A0189
Title: PETapter: A masked-language-modeling classification head for modular fine-tuning of (large) language models
Authors: Jonas Rieger - TU Dortmund University (Germany) [presenting]
Abstract: A significant portion of applications for large language models involve classification tasks for documents, sequences, sentences, or even single entities. For such tasks, pretrained encoder-only models like RoBERTa and DeBERTa serve as powerful tools. These models typically undergo supervised fine-tuning adding an additional linear layer to the transformer architecture, known as a classification head, using datasets of varying sizes.
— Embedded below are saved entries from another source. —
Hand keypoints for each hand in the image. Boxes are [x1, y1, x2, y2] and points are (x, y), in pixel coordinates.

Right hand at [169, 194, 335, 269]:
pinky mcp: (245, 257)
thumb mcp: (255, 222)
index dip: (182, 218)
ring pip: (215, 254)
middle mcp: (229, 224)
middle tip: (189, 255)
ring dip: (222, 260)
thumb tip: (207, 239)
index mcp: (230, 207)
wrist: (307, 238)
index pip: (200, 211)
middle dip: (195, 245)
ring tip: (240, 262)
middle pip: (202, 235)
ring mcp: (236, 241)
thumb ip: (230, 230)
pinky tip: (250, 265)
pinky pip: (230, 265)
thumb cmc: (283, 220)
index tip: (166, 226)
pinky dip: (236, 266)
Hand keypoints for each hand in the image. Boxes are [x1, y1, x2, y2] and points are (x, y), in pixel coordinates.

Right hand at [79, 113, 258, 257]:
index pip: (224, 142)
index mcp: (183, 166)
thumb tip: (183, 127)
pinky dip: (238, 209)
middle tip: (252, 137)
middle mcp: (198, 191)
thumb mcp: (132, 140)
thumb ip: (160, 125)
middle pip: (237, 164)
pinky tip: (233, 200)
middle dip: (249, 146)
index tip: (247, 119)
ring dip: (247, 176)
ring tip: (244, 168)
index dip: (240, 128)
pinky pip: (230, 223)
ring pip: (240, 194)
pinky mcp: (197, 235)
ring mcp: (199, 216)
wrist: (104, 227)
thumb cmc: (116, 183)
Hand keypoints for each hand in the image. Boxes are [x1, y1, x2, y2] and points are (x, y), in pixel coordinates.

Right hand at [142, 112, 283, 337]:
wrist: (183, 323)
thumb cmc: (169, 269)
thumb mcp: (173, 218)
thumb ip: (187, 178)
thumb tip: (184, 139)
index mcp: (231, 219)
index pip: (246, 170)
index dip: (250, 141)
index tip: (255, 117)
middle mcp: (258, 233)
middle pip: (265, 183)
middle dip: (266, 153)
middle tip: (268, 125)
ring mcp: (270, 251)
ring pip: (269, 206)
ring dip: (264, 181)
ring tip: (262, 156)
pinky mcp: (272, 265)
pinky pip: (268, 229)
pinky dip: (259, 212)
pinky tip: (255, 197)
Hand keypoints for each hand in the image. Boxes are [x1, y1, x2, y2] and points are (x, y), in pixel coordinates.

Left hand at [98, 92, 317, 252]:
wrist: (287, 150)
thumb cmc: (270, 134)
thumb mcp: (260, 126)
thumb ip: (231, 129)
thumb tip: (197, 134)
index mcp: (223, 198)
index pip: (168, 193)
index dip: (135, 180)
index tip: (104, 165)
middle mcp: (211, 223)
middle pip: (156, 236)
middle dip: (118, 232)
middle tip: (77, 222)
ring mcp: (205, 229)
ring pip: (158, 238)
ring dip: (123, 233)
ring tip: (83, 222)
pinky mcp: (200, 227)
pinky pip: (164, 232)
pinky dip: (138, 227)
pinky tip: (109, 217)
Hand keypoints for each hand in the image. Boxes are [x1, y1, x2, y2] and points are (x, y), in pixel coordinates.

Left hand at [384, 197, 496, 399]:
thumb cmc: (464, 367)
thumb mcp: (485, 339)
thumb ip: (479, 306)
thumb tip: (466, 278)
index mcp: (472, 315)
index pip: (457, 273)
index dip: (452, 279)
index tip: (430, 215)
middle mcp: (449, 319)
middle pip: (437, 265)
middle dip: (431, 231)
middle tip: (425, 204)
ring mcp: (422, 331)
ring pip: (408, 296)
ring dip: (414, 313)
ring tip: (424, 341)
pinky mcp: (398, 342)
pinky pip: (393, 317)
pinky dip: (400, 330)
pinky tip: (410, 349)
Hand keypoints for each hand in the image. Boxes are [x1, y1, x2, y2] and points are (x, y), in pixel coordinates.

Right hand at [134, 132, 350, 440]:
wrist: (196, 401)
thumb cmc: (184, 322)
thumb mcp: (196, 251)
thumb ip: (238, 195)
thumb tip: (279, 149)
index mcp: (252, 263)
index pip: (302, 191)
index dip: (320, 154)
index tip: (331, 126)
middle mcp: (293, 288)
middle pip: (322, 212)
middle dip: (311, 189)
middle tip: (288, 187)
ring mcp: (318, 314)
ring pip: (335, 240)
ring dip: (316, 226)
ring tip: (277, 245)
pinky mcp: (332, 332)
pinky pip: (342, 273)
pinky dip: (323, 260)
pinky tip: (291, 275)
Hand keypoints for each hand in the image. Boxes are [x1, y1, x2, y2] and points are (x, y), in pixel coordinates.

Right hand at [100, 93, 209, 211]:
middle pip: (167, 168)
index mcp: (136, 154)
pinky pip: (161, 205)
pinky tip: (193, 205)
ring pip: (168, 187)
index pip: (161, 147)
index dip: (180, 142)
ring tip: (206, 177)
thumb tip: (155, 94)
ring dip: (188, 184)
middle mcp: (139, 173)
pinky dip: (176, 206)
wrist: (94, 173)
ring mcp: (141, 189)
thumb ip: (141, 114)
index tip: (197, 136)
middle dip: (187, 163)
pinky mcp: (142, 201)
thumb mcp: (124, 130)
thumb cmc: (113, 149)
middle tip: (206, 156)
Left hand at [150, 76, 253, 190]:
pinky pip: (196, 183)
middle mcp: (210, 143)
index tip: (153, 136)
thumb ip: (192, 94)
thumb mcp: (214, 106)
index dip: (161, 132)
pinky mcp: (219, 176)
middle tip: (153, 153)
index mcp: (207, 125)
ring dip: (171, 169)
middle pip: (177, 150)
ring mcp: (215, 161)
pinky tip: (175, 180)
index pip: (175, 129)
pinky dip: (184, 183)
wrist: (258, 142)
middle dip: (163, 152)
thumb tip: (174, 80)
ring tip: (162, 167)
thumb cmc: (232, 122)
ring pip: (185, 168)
This fine-tuning may incorporate a technique called parameter-efficient fine-tuning (PEFT), which freezes large parts of the base model to reduce computational demand. Additionally, few-shot learning methods, such as pattern-exploiting training (PET), enable faster adaptation to (few) training examples. PETapter represents a fusion of these two promising research directions, leveraging the strengths of both to achieve effective training and performant predictions with just a few training samples. It employs PEFT methods for fine-tuning word embeddings and a PET-like masked-language-modeling objective for the final classification of text elements. Utilizing a benchmark study across various datasets, we demonstrate that PETapter is computationally more efficient than full fine-tuning via PET while maintaining comparable performance with just 100 training examples. Furthermore, it surpasses the performance of classical PEFT methods when used in conjunction with traditional classification heads.